The Fat's in the Fire, Again

by Gina Kolata
Copyright 1998 The New York Times
Reprinted with permsision of
The New York Times (January 11, 1998)

The editors of the august New England Journal of Medicine gave their guilt-plagued overweight readers a New Year's gift. Losing weight, they wrote in their Jan. 1 issue, is "an ill-fated New Year's resolution."

Their evidence is taken from one of the largest studies ever conducted on the risks of obesity. In the study, which was published in the same issue, researchers analyzed the fates of 324,135 white adults who were followed for 12 years. They found that the excess risk of dying associated with obesity was modest and declined as people age. By age 65, the effect was virtually absent. It disappeared altogether by the time people reached 74.

But the reaction to the editorial, written by Dr. Marcia Angell and Dr. Jerome P. Kassirer, was decidedly mixed. Many Americans merely shrugged. Here we go again, they said. Another example of scientists saying one thing one day and another thing the next. Why should anyone believe them?

Outrage was the reaction among medical experts who have made the fight against obesity their life's mission and career. They charged that the eminent editors trivialized a major medical problem.

So is it risky to be fat? Perhaps, some experts say, the problem is that the question is too vague. A more specific question: Does being fat make it more likely that a person will develop chronic disorders like diabetes, high blood pressure and high levels of blood cholesterol? The answer is a resounding yes.

"Obesity is associated with a tremendous increase in diabetes," said Dr. Claude Bouchard, an obesity researcher at Laval University in Quebec. Fat people are up to five times more likely to develop the disease and three times more likely to develop high blood pressure, Bouchard said.

Another question: Is there an ideal weight (one at which the risk of dying is lowest)? The answer is, once again, yes. Dr. June Stevens, the lead author of the obesity study and an epidemiologist and nutritionist at the University of North Carolina, points out that her data and those of similar studies indicate the ideal weights are pretty much the same as those on the height and weight charts.

Being overweight may be politically incorrect, but a new study says it has little to do with a higher risk of death.

The data are associated with a measure called body mass index, in which the ideal is a number between 19 and 25. (To find your body mass index, divide your weight in pounds by your height in feet squared. Then multiply by 4.89. A woman who is 5 feet 5 inches tall and weighs 126 pounds has a body mass index of 21. A man who is 5 feet 10 inches tall and weighs 146 pounds has a body mass index of 21.)

But the question raised by The New England Journal of Medicine editors is different: Does obesity lead to an early death? When they argued that it did not, the fur flew.

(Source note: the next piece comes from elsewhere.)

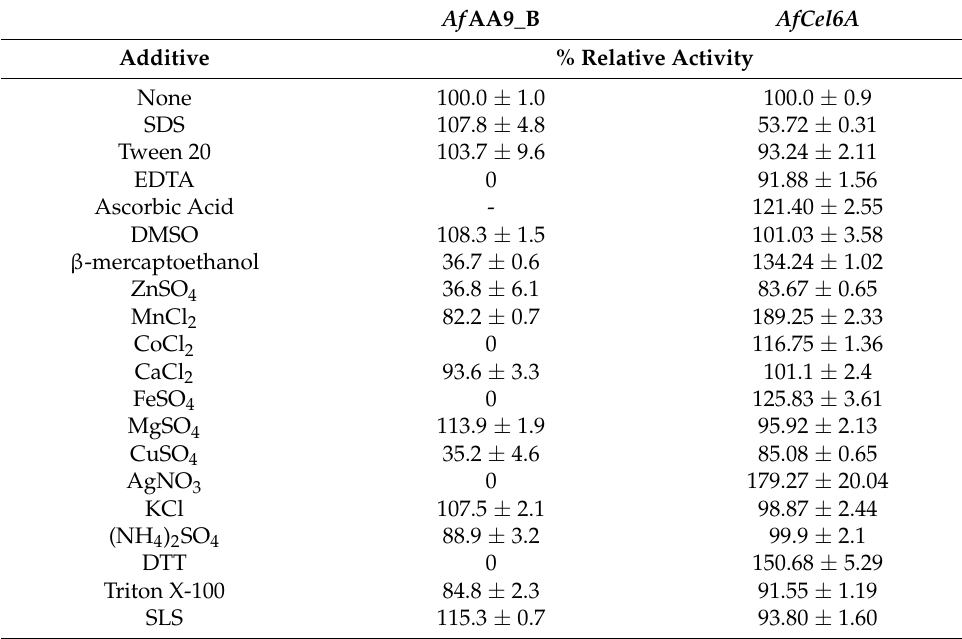
Table 4. Effects of additives on Af Cel6A and Af AA9_B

Drs. Angell and Kassirer say the evidence that losing weight reduces the risk of premature death is "limited, fragmentary and often ambiguous." Why, they ask, is obesity such a rallying cry for public health and obesity experts, who trumpet it as the second-leading cause of preventable death, after smoking, in the United States?

Could it be, they wrote, that the "medical campaign against obesity" comes from the tendency to "medicalize behavior we do not approve of"? If science can say that obesity is a major cause of premature death, it follows that it must be treated, with drugs if necessary. Doctors repulsed by obesity can justify giving out pills, even those of uncertain value, because it is seen as a major health risk.

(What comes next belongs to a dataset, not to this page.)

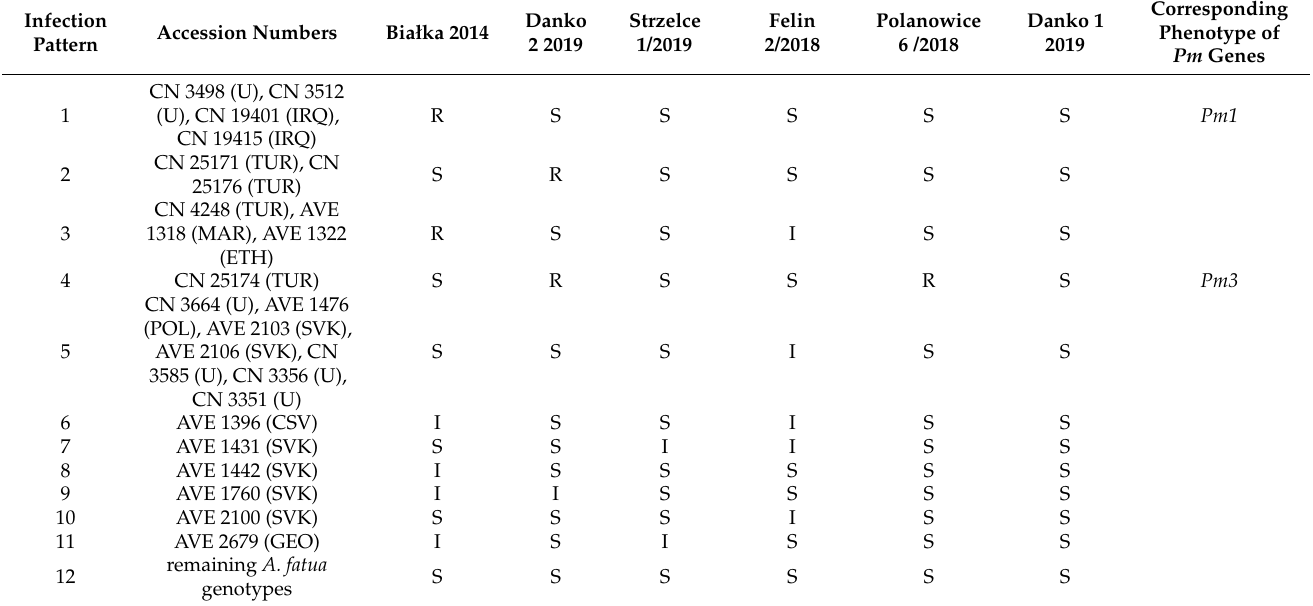
Table 3. Infection patterns and origin of analyzed A. fatua accessions based on the reaction to B. graminis f.sp. avenae isolates. Infection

Never mind that every drug to date has been only minimally and temporarily effective, and some are even dangerous. The popular fen-phen combination has been banished, after two of the drugs, phenfluramine and dexfenfluramine, were found to be associated with rare and serious heart valve defects.

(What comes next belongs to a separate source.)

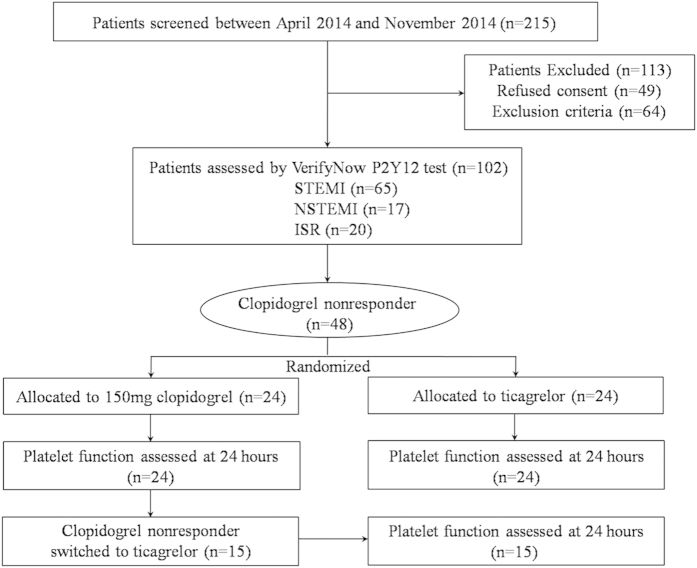
Patient flow chart.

Fen-phen, though, was no means the only dangerous diet fix. A few years ago, a clinic in Brussels gave out combinations of Chinese herbs to dieters. A hundred women ended up in dialysis, their kidneys destroyed, say Belgian investigators, who add that some of these women are developing kidney cancer.

"In this age of political correctness, it seems that obese people can be criticized with impunity, because the critics are merely trying to help them," Drs. Angell and Kassirer wrote.

Yet many public health experts are adamant that obesity must be fought relentlessly.

Last week, Dr. C. Everett Koop, the former surgeon general who now heads a public health campaign called "Shape Up America," fired off a press release quoting a letter to The New England Journal that he wrote with Dr. JoAnn Manson of Harvard Medical School and Dr. Theodore VanIttallie of Columbia University. In their letter, the doctors argued that obesity causes 318,000 excess deaths a year and said, "It is difficult to justify complacency in the face of this growing epidemic now afflicting more than 58 million Americans."

"The only disagreement is among people who don't know the facts and don't have the scientific evidence," Dr. Manson said in a telephone interview.

Not surprisingly, others disagree about the disagreement. "No one is saying that being obese is good for you or is healthy," said Steven J. Milloy, the executive director of the Advancement of Sound Science Coalition in Washington. But its risks, he said, have been "way overemphasized."